Infatti, devi considerare che potrebbe essere limitante avere un’ideale che non corrisponde a quello che meglio calza al mercato oggi. Tutti i professionisti hanno studiato e fatto la pratica con un esempio in mente, hanno imparato da un dominus e vissuto anni in un contesto diverso dall’attuale. Per questo, quando il mercato chiede cose diverse, o presenta complessità nuove, ci si trova spiazzati, non sapendo bene come queste si possano sposare con la propria identità professionale.

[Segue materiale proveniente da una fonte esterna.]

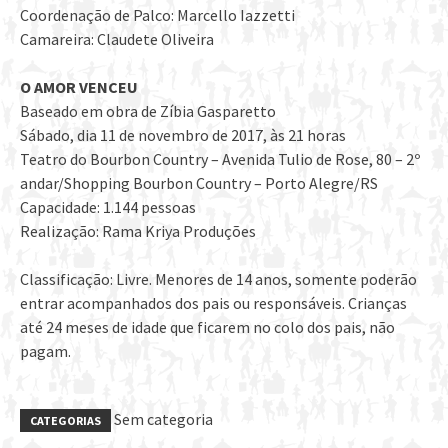
Coordenação de Palco: Marcello Iazzetti
Camareira: Claudete Oliveira
O AMOR VENCEU
Baseado em obra de Zíbia Gasparetto
Sábado, dia 11 de novembro de 2017, às 21 horas
Teatro do Bourbon Country – Avenida Tulio de Rose, 80 – 2º
andar/Shopping Bourbon Country – Porto Alegre/RS
Capacidade: 1.144 pessoas
Realização: Rama Kriya Produções
Classificação: Livre. Menores de 14 anos, somente poderão
entrar acompanhados dos pais ou responsáveis. Crianças
até 24 meses de idade que ficarem no colo dos pais, não
pagam.
Sem categoria
CATEGORIAS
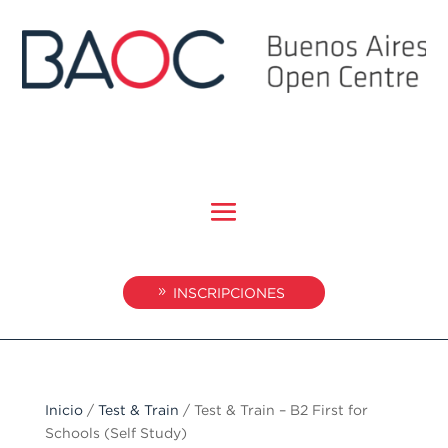
INSCRIPCIONES
Inicio
/
Test & Train
/ Test & Train – B2 First for
Schools (Self Study)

Quindi il risultato è una generalizzata staticità e passività in attesa che qualcosa cambi. E questo non per mancanza di voglia da parte vostra, ma piuttosto perché credo dobbiate darvi il permesso di trasgredire lo stampino da cui si è tratto forma e che mi sembra sia diventato, in alcuni casi, una camicia di forza. Bisogna tagliare l’ombra del dominus che oggi, più che darvi certezze, in tanti casi vi rende insicuri.

Si tratta di passare dalla tenuta della contabilità a una strategia fiscale, oppure verso un servizio amministrativo, fiscale e gestionale che il cliente possa apprezzare (e quindi pagare) per l’aiuto concreto ottenuto. Abbracciare la digitalizzazione. Riallineare quello che fai ai bisogni del cliente e sentirsi orgogliosi di comunicarlo al mondo. Imparare a vendere. Investire sulla struttura e le persone. Collaborare con i colleghi. Responsabilizzare i collaboratori.
Sfida le radici per sviluppare nuovi rami, datti il permesso di cambiare e non aver paura di vederti in modo diverso, perché i tuoi clienti non aspettano altro e soprattutto perché come si lavora nel tuo studio, oggi, lo decidi tu.